Разоблаченье было близко, но тут прямо на Кассандра с задушенным хрипом-хохотом свалился Пердикка. Я их с Клеандром пригласил посмотреть на представление и совсем про них забыл. Я сам аж присел, когда с крыши на Кассандра рухнуло что-то черное и большое – в моей постановке такого не предусматривалось, но общего впечатления это не испортило, а только оживило.

- Проверь, живой он там?

Пердикка пощупал Кассандра под собой:

– Не шевелится и чё-та даже не пищит…

- Да ладно, у Антипатра еще десяток сыновей, - заявил с крыши Клеандр, который до этого момента сидел тихо. – Без наследника не останется.

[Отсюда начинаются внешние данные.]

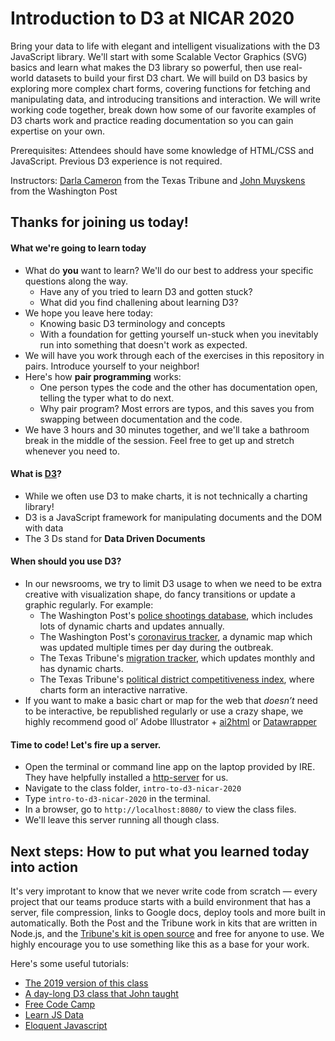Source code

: # Introduction to D3 at NICAR 2020

Bring your data to life with elegant and intelligent visualizations with the D3 JavaScript library. We'll start with some Scalable Vector Graphics (SVG) basics and learn what makes the D3 library so powerful, then use real-world datasets to build your first D3 chart. We will build on D3 basics by exploring more complex chart forms, covering functions for fetching and manipulating data, and introducing transitions and interaction. We will write working code together, break down how some of our favorite examples of D3 charts work and practice reading documentation so you can gain expertise on your own.

Prerequisites: Attendees should have some knowledge of HTML/CSS and JavaScript. Previous D3 experience is not required.

Instructors: [Darla Cameron](https://www.texastribune.org/about/staff/darla-cameron/) from the Texas Tribune and [John Muyskens](https://www.washingtonpost.com/people/john-muyskens/) from the Washington Post

## Thanks for joining us today!

#### What we're going to learn today
- What do **you** want to learn? We'll do our best to address your specific questions along the way.
	- Have any of you tried to learn D3 and gotten stuck? 
	- What did you find challening about learning D3? 
- We hope you leave here today:
	- Knowing basic D3 terminology and concepts
	- With a foundation for getting yourself un-stuck when you inevitably run into something that doesn't work as expected.
- We will have you work through each of the exercises in this repository in pairs. Introduce yourself to your neighbor! 
- Here's how **pair programming** works:
	- One person types the code and the other has documentation open, telling the typer what to do next. 
	- Why pair program? Most errors are typos, and this saves you from swapping between documentation and the code.
- We have 3 hours and 30 minutes together, and we'll take a bathroom break in the middle of the session. Feel free to get up and stretch whenever you need to.

#### What is [D3](https://d3js.org/)?
- While we often use D3 to make charts, it is not technically a charting library!
- D3 is a JavaScript framework for manipulating documents and the DOM with data
- The 3 Ds stand for **Data Driven Documents**

#### When should you use D3?
- In our newsrooms, we try to limit D3 usage to when we need to be extra creative with visualization shape, do fancy transitions or update a graphic regularly. For example:
	- The Washington Post's [police shootings database](https://www.washingtonpost.com/graphics/investigations/police-shootings-database/), which includes lots of dynamic charts and updates annually.
	- The Washington Post's [coronavirus tracker](https://www.washingtonpost.com/world/2020/01/22/mapping-spread-new-coronavirus/?arc404=true), a dynamic map which was updated multiple times per day during the outbreak.
	- The Texas Tribune's [migration tracker](https://apps.texastribune.org/features/2019/migrant-texas-border-trump-policies/), which updates monthly and has dynamic charts. 
	- The Texas Tribune's [political district competitiveness index](https://apps.texastribune.org/features/2019/texas-turn-blue-voting-pattern-history/), where charts form an interactive narrative.
- If you want to make a basic chart or map for the web that *doesn’t* need to be interactive, be republished regularly or use a crazy shape, we highly recommend good ol’ Adobe Illustrator + [ai2html](http://ai2html.org/) or [Datawrapper](https://www.datawrapper.de/)

#### Time to code! Let's fire up a server.
- Open the terminal or command line app on the laptop provided by IRE. They have helpfully installed a [http-server](https://www.npmjs.com/package/http-server) for us.
- Navigate to the class folder, `intro-to-d3-nicar-2020`
- Type `intro-to-d3-nicar-2020` in the terminal.
- In a browser, go to `http://localhost:8080/` to view the class files. 
- We'll leave this server running all though class.

## Next steps: How to put what you learned today into action 
It's very improtant to know that we never write code from scratch — every project that our teams produce starts with a build environment that has a server, file compression, links to Google docs, deploy tools and more built in automatically. Both the Post and the Tribune work in kits that are written in Node.js, and the [Tribune's kit is open source](https://github.com/texastribune/data-visuals-create) and free for anyone to use. We highly encourage you to use something like this as a base for your work. 

Here's some useful tutorials:
- [The 2019 version of this class](https://github.com/csessig86/intro-to-d3-nicar-19)
- [A day-long D3 class that John taught](https://github.com/jmuyskens/big-data-ignite-d3-workshop)
- [Free Code Camp](https://www.freecodecamp.org/learn/) 
- [Learn JS Data](http://learnjsdata.com/index.html)
- [Eloquent Javascript](https://eloquentjavascript.net/)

Послышался шум – возвращалось устыдившееся Кассандрово воинство, подняв всю казарму и вооружившись, чем попало, дворец просыпался, замелькали факелы – пора было убираться. Клеандр обнял меня восхищенно и исчез в темноте. Пердикка подхватил за шиворот Кассандра. Тот зашевелился:

- Это не призрак, - сказал он.

- Ну и хер с ним. Зато как повеселились-то, - ответил я. - Шевелись, а то нас сейчас заметут.

Пердикка потащил его прочь, поварёнок тоже смылся, бросив свой наряд. Я хотел забросить вещи их на крышу, но занавеска зацепилась за водосток и повисла, я подпрыгнул и пристроил туда же и маску.

И уже из темноты, убегая, я оглянулся и увидел, как плащ на водостоке взметнулся и закрутился в судороге, распахнулся, как крыло, и вдруг наполнился упругой нечеловеческой жизнью и плотью. Он протянулся мне вслед, и мне показалось - под тканью напряглись мышцы, щелкнули суставы, толчками двинулась по жилам черная медленная кровь. В распяленном рту маски плескалась темнота, в прорезях глазниц блеснули белки и вспыхнули желтым зрачки, длинный синий язык быстро скользнул по накрашенным губам, лязгнули зубы. "Ты придумал одну шутку, а я другую, я тоже люблю пошутить. Иди сюда, детка, я слышу, как твоя кровь кричит: "Испей меня", подойди поближе, не торопись».

Утром о нашем ночном приключении говорил весь дворец, все ругались и страшно завидовали тем, кто видел это все своими глазами. Кассандр решил не обижаться и хохотал пуще всех. Александр потом расспрашивал его об этой ночке, скупо улыбаясь.

Но мой призрак, мормо со стёртым больным лицом, остался. Я его высмеял, но не уничтожил. Он мелькал за колоннами, за деревьями, пластался по земле, жался к стене, стараясь не выходить за границу тени, но стоило отвести глаза – как он в одно мгновение оказывался за плечом, и я бешено дергался, чувствуя осторожное прикосновенье его мертвых пальцев к шее.